Not quite sure what this means... Did the spray stay on after ships use and offer easy cleaning? Did the prop speed offer easy cleaning? How long did either coating last? Prop-speed is supposed to offer wipe off ease in clearing any fouling.
Only thing I can say is my last short haul for cleaning was late last August. My first run after wintering in the water had no loss of speed or vibration. I can only assume running gear fouling is minimum.
Tried PropSpeed a year ago. Worked good for a while, but ridiculously expensive. Will try the Petit spray coating now.
Called the Petit Customer Service: The coating should last 12-18 months he said. We shall see, lots of shallow waters in Florida with silt and sand always mixed in when running Biscayne Bay and the Keys. Got a diver booked for Wednesday, going rate is $10 per inch of prop for swapping, does that sound right? Full report to follow in 18 months, stay tuned.
I've had the Pettit Prop Coat on my props about 15 months. Diver came first time since November 2018 and had no growth on the props of course water was cooler. So far very satisfied with this product. I try to run the boat every 12 days and do it most of the time and this helps a lot to keeping everything pretty clean.
Good news, thx. I run my boat once a week, come hell or high water, it should work good then. Question: Do you grow slime on the prop with this stuff? Does it hold up to underwater cleaning, as in a diver scraping with a metal blade? (The factory rep assured me it cures to a hard coating and won’t rub off when running the prop @ 1700-2000 rpm 200 hours per year.) We shall see, not too impressed with PropSpeed, big money, looked good initially, now gone and growing barnacles on trim tabs and rudder, $800 for the yard applied coating, this spray stuff cost me $26 and promised better performance. (Prop only for now, rudder and trim tabs next haul out, 2 more spray cans, $78 total. Sounds too good to be true, 10% of PropSpeed)
Norseman, I've had no slime issues. Yes it holds up well not sure a metal blade is necessary but using a plastic scrapper is all my diver uses. It doesn't rub off unless your prop gets in sand. I had 2 coats put on all the running gear & trim tabs.
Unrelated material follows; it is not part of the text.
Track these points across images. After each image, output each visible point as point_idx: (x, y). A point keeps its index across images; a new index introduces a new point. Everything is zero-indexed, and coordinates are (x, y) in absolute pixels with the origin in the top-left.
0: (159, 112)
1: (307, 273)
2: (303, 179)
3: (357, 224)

If I remember it took about 7-8 cans.
Heard several coats of Rustoleum cold galvanizing with 93% zinc works well and cost much less without the "Marine" label . +2 on running the boat often.
This one? Yes, cheaper but thought I would try Petit first, they are the grandmother of antifouling, $14 more for a Petit spray can is probably a good investment, if not, I will do Rust-Oleum next time. (Or one of you guys with a twin boat use each product on each prop, then compare 18 months later..)
Wow. Here's a pic of one of the shafts 7 weeks after prop speed. This is from a couple of weeks ago. It came off easily but I was shocked at the amount of growth after a fresh bottom job. I may get off the prop speed train the next time. I think I've been saying that for about 5 years now.
Your right Petit makes great antifouling paints. From what I've read Petit is basically the same thing, high zinc content spray paint. This is not antifouling as we know it, it is zinc which erodes over time acting like an ablative paint. Same for rudder and shaft zincs, no barnacles or growth.
I to have had very mixed results with prop speed but keep having it applied. The yard put Petit on in January and dove on it a couple of weeks ago and was still clean. That is with a diver once every 3 months.
Prop-speed in not an anti-fouling paint. It will collect silt and foul like any other non painted item. The trick is the fouling will fall off easy and quickly with a wipe or a lil operation. Now once the barnacles get their glue in past the barrier and start forming shells, you lost. That is why a diver is important for static boats, just wipes the grass and larvae away with a gloved hand or floor pad.
Paint did not really harden and not sticking to the metal as advertised. Let it dry in the garage 15 hours, then used a piece of dry paper towel this morning to carefully wipe the dust off, and the paint comes off like the skin of a rotten apple. Possible classic case of me spraying on too many coats, or too thick coats. Prep was careful with an acetone wash. Doubt I will put this prop on if the paint is not hard as rock tomorrow.